#### TEXT SHOWN
********************

- release a book on kindle - at least 5,000 words and no less than 24 pages in print; all your own work; not violating any laws etc -
- create a print version - easy using the new kindle beta print, which looks almost the same as Createspace but without distribution to other vendors,
- make sure you use the right keywords (simple to cut and paste) and
- enroll your book in kindle direct.
All of which should be really trivial if you happen to have a novella lying around almost completed on your computer. I had three, and I had wonderful friends encouraging me to try. So I published them all.
- Obey the first rule - easy;
- obey the second - fine and a perfect chance to try out that kindle print - I LOVE the covers! (Not sure I like the fact that you have to pay full price to buy YOUR OWN BOOK, but they say they'll fix that when it's out of beta - DO NOT MOVE YOUR CREATESPACE BOOKS TO KINDLE BETA YET!!!)
- obey the third - no problem
- and then I forgot the fourth.
Somehow I'd neglected to check that creating a book on kdp is not the same as enrolling in kindle direct. So I followed the links, read the fine print, and panicked.

********************

#### DATASET SECTION
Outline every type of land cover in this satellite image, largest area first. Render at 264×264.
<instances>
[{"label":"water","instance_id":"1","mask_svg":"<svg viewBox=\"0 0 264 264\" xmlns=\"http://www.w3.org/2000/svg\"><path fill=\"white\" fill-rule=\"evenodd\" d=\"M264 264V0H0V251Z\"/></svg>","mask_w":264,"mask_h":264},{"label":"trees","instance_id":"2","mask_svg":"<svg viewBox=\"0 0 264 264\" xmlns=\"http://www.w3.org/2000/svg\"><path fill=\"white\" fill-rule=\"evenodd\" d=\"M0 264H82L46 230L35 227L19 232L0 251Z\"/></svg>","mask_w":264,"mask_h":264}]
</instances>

********************

#### GOALS
**1)** In the account of publishing novellas on Kindle, what minimum length must a book meet for the first step?
**2)** Continue the account of publishing novellas on Kindle from its last sentence.

#### ANSWERS TO THE EXERCISE
**1)** At least 5,000 words and no less than 24 pages in print.

**2)**
The question isn't so much should I enroll those three small books I'm so proud of in kindle direct. It's do I dare take the risk.
- Do I know for absolute sure that no one will find more than 10% of one of the stories cached on, say, the now-defunct gather.com website, or on our (password protected) writers' group site, or in separate chapters posted as separate stories on one of my blogs, or ...? If I don't, I risk breaking the rules by enrolling in Kindle Direct. And if I break the rules, I risk Amazon closing my kindle account, which would remove a whole slew of non-kindle direct books.
- But that's not the only risk. What if someone accuses me of plagiarism? I won't know who accused me. I won't be guilty (I know that for sure). But how will I defend myself? - I have a friend whose kindle book was removed because of a false accusation; all his emailed proofs of innocence seem to be read and ignored by robots, not by real people who might understand. Do I want to take that risk?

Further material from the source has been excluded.